- Exercise prompt: Copy every line of text in the records below without changing anything, and leave the pictures out.

BEGIN

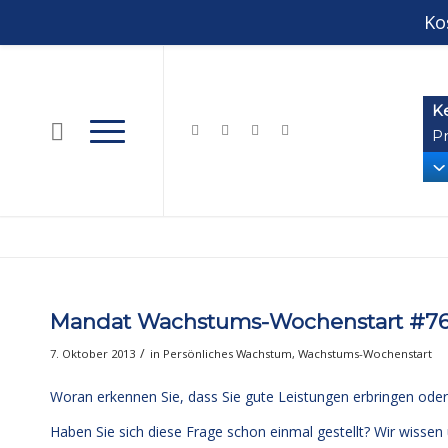
Ko
K
Pr
Mandat Wachstums-Wochenstart #76: 
/
7. Oktober 2013
in
Persönliches Wachstum
,
Wachstums-Wochenstart
Woran erkennen Sie, dass Sie gute Leistungen erbringen oder
Haben Sie sich diese Frage schon einmal gestellt? Wir wissen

END

- Result:
Ko
K
Pr
Mandat Wachstums-Wochenstart #76: 
/
7. Oktober 2013
in
Persönliches Wachstum
,
Wachstums-Wochenstart
Woran erkennen Sie, dass Sie gute Leistungen erbringen oder
Haben Sie sich diese Frage schon einmal gestellt? Wir wissen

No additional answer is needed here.